29 de marzo de 2020

Hoy, que no voy a trabajar, se me hace más insoportable el avispero. Surge el estrépito de las avispas en cuanto destapo la trampilla de la prensa, de la televisión, del tuiter. Y ya no las acallo, ni aunque cierre la rendija y las ventanas y suba el volumen de la música y esconda la cabeza debajo de la almohada. Las avispas ya están dentro, en cada pliegue de las horas, en el sueño.

En este silencio de lo insólito, en esta cara extraña de la realidad, se van multiplicando los zumbidos. Colonizan, insolentes, el asombro monumental del mundo. Vienen de todas partes, de cada rincón del alma humana y de cada pequeña perspectiva de las cosas: de la crítica banal, del desconsuelo, de la esperanza, de la confusión, del crédito provisorio de la ciencia, del miedo, de la soledad. Zumban los dirigentes en pleno desconcierto, zumban los editoriales con la tinta de la inquina y zumban las tertulias en un eco insustancial. Zumban los insidiosos intereses de las tribus, zumban más alto los que tienen más voz y al final zumbamos todos. Zumbar por no callar. Zumbidos hueros, tuits, cadenas de wasap: aquí una nueva promesa de la ciencia, toma este artículo, lee este editorial, mira si da vergüenza la ministra, firma esta petición, comparte, todo pasará.
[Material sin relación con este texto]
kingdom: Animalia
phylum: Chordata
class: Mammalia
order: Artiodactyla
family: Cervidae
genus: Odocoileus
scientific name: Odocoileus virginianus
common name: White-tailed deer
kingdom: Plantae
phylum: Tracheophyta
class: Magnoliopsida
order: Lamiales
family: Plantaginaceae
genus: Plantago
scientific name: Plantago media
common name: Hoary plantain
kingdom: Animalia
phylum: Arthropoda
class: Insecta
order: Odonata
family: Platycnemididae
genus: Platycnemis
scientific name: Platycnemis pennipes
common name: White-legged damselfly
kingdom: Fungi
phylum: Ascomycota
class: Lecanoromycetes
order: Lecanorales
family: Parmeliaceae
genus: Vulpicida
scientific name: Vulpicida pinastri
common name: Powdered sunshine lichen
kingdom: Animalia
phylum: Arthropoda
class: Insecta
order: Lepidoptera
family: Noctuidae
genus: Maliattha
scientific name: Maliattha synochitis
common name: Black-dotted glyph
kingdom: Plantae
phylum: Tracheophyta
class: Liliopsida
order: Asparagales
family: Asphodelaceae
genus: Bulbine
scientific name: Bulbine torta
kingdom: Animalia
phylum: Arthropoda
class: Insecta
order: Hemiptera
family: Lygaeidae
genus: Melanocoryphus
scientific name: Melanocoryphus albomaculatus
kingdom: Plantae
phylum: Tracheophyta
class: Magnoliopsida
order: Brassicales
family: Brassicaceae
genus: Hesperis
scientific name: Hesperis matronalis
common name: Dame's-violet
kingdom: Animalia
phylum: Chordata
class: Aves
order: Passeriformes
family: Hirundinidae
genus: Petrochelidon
Pensábamos que el virus vendría a revelarnos lo real, y ya lo dudo. Porque detrás de las pantallas no está el mundo. Detrás de las pantallas sólo crece una nube cargada de aguijones. El mundo está de cara a los sentidos, al otro lado del ruido que sepulta los sentidos: detrás del alboroto de portadas, de opiniones, de discursos y de quejas. En el grito del individuo no está el mundo, sino en la piel del individuo que es la piel de la comunidad, la piel del mundo.

En los domingos extraños del COVID uno desea volver al hospital para dejar atrás el avispero. Y abandonarse a la piel de lo real, a la voz de lo real. Sentir el aguijón de lo real.

Porque la realidad es toda, ahora, silencio. Y no la aprenderemos si no es desde el silencio.